** ASSIGNED TASK **
For the records below, give the number of lines where the string "muda" occurs. Include nothing else.

** RECORDS SHOWN **
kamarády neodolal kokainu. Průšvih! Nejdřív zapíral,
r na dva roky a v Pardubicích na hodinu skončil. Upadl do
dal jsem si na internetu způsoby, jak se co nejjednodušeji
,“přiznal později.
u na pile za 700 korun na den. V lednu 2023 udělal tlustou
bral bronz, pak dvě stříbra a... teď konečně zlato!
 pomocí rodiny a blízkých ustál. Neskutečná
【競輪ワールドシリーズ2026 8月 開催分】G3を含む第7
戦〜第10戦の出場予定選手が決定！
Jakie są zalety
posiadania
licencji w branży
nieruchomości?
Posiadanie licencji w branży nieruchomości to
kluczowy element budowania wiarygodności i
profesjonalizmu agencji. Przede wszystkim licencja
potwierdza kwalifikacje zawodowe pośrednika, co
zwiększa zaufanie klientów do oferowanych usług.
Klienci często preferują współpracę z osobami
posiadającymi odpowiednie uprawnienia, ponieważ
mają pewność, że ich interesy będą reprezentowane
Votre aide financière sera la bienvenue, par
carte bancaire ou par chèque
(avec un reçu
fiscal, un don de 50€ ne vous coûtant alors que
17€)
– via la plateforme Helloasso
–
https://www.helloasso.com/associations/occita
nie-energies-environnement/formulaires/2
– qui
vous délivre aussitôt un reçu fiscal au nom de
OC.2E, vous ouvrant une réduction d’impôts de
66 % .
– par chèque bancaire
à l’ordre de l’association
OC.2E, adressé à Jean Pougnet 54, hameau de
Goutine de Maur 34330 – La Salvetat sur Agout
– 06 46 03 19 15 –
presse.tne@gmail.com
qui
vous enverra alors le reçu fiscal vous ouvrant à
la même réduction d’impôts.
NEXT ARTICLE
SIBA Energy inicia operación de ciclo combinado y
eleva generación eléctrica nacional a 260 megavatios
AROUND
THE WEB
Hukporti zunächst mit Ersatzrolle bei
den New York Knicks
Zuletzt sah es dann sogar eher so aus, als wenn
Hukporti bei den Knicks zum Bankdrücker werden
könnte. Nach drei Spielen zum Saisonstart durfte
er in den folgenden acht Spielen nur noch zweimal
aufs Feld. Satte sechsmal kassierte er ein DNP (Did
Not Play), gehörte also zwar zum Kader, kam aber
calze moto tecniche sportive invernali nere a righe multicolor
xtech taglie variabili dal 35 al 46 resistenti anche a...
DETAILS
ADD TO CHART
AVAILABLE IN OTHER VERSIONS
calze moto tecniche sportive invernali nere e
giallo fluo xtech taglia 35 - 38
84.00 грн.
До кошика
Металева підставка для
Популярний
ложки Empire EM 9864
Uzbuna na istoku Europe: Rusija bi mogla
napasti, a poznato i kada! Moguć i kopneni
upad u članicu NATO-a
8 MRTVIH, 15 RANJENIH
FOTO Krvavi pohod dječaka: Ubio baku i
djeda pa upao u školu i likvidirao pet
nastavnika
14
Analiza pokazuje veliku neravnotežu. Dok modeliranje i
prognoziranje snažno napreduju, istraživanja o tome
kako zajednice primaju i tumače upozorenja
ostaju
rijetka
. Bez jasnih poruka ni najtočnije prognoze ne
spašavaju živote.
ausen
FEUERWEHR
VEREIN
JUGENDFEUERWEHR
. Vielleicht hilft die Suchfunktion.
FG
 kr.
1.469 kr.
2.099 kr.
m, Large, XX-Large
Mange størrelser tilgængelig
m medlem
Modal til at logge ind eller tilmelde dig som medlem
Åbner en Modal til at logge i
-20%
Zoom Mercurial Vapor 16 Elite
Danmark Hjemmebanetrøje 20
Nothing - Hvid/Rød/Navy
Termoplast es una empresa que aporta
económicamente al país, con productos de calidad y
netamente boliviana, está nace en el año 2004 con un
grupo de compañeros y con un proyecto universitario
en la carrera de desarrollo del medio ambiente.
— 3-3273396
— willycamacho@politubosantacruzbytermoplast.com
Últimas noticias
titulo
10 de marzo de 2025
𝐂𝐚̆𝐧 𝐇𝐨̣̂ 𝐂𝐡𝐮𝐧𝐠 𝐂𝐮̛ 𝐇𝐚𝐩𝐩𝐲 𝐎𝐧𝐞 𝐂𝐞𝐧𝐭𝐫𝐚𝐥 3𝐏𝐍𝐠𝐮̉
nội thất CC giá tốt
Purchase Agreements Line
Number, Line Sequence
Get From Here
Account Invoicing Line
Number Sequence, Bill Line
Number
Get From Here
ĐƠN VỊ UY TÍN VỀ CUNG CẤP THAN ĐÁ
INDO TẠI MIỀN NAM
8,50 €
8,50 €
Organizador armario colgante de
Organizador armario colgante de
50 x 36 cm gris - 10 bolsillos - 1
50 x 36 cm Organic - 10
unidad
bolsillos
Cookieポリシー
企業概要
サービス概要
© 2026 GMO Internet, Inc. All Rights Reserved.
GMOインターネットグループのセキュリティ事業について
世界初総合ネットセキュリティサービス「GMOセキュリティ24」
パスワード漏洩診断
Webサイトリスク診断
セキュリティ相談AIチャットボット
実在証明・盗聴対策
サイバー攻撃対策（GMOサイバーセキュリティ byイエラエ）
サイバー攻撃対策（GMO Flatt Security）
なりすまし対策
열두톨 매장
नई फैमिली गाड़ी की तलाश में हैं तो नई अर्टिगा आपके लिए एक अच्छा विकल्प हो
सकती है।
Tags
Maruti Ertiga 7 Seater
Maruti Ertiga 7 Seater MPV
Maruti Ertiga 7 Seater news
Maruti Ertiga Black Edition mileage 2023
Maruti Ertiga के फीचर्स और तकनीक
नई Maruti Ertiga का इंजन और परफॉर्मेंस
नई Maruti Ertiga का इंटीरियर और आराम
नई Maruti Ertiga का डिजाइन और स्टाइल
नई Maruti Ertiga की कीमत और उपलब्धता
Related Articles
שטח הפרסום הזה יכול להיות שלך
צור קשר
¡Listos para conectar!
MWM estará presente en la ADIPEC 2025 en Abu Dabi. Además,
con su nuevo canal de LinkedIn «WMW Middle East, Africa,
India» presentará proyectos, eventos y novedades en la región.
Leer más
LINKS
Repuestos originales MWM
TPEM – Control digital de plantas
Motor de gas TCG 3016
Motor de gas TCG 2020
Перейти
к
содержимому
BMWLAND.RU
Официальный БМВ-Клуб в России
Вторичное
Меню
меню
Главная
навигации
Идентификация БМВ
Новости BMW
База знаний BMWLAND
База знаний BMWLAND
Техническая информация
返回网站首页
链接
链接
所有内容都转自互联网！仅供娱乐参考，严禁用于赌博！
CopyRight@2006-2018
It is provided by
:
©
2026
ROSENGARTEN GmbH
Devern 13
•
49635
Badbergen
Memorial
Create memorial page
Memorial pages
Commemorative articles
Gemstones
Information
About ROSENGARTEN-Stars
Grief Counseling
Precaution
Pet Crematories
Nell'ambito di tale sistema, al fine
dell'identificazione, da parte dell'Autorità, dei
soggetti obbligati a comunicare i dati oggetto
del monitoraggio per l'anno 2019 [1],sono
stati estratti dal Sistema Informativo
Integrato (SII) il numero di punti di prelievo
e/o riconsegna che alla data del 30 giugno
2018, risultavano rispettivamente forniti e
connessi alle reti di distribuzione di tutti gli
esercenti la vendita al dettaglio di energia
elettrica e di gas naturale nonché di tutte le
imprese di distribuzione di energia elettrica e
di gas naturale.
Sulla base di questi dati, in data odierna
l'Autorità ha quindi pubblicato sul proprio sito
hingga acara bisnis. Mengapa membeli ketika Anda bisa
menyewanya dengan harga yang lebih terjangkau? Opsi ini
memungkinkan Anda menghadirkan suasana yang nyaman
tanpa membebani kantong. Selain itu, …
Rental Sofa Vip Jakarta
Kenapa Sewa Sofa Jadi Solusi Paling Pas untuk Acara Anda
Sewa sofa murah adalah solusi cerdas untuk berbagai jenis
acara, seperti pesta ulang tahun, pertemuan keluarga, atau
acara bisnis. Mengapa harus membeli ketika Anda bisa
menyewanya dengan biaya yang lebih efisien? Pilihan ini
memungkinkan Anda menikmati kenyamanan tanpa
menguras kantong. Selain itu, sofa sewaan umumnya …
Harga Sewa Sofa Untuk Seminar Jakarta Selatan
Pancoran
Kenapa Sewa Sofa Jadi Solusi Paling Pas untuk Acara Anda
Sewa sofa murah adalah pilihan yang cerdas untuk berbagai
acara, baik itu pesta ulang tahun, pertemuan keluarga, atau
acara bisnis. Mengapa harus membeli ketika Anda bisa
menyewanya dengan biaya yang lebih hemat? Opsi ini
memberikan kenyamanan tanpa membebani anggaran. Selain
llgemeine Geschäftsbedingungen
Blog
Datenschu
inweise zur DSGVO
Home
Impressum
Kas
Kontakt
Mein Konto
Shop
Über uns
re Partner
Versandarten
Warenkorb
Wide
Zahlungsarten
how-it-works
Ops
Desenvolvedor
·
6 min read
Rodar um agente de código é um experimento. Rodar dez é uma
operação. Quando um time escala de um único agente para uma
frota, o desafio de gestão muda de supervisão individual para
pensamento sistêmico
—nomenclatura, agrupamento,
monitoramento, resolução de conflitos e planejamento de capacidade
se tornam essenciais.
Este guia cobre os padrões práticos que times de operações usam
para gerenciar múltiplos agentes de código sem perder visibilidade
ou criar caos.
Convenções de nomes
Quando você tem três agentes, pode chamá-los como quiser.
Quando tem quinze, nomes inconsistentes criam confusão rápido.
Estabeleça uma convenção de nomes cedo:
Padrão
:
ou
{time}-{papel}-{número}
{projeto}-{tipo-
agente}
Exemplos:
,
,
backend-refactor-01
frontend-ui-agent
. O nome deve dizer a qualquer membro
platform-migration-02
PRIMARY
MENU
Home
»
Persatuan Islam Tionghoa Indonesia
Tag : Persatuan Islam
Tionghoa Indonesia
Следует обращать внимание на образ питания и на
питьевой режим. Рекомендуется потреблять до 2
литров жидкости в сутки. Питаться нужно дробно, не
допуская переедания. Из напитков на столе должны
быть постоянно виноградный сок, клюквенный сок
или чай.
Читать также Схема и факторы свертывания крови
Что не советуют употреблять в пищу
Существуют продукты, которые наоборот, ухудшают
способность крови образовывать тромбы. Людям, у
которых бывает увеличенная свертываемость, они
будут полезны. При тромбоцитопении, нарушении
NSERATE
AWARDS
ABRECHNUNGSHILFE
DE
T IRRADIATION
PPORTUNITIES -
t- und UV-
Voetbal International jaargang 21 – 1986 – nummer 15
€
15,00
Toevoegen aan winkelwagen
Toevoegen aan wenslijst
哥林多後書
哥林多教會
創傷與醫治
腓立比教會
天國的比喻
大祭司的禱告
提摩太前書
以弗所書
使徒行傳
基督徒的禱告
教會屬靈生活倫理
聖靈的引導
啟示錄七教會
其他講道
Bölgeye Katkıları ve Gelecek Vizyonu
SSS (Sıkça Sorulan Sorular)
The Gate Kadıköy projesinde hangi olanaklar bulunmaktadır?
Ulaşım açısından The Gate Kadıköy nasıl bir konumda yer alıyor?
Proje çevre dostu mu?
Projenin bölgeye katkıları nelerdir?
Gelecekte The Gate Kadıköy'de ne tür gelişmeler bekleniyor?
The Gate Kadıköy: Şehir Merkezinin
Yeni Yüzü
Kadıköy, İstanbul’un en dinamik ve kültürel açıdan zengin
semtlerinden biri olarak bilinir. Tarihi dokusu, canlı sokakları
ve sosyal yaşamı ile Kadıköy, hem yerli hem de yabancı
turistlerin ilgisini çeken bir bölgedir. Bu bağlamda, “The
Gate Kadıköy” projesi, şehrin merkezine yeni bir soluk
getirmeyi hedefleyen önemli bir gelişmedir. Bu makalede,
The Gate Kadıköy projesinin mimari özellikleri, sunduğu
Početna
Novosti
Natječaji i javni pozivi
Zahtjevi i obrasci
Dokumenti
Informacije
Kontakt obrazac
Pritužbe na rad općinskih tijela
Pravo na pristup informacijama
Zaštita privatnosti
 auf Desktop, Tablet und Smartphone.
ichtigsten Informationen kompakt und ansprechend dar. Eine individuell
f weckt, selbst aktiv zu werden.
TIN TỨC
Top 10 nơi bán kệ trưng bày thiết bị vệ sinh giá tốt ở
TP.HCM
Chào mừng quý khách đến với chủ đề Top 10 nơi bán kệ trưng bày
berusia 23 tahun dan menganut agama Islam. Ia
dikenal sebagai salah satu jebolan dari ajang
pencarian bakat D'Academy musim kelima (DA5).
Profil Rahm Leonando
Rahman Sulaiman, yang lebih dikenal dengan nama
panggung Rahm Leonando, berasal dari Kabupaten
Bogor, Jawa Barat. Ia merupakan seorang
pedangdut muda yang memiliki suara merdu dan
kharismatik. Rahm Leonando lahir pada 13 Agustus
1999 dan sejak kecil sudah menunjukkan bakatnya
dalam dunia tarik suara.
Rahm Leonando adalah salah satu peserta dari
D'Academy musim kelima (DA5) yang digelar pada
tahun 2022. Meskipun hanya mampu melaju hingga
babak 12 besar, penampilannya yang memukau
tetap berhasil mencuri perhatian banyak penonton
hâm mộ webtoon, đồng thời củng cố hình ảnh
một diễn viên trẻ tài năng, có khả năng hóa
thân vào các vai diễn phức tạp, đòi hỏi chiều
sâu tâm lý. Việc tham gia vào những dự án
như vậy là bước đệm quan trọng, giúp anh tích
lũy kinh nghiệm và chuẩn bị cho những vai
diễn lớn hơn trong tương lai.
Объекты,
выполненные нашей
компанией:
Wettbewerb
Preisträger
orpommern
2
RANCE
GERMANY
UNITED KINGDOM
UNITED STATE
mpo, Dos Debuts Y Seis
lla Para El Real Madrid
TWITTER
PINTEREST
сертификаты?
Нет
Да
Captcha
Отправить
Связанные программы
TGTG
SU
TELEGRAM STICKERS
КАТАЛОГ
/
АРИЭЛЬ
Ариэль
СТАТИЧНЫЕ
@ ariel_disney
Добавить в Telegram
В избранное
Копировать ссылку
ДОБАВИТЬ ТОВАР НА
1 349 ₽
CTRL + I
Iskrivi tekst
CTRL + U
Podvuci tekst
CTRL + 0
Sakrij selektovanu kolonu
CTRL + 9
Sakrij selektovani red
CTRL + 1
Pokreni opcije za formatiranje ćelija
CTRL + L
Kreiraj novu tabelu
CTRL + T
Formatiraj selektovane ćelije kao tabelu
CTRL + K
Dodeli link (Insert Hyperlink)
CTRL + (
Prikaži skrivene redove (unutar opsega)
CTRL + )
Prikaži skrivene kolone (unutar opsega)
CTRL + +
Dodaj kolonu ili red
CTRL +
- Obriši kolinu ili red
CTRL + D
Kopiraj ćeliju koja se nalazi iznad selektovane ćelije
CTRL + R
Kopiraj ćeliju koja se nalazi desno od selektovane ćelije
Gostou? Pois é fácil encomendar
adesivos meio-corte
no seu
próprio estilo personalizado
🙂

** ANSWER TO THIS TASK **
2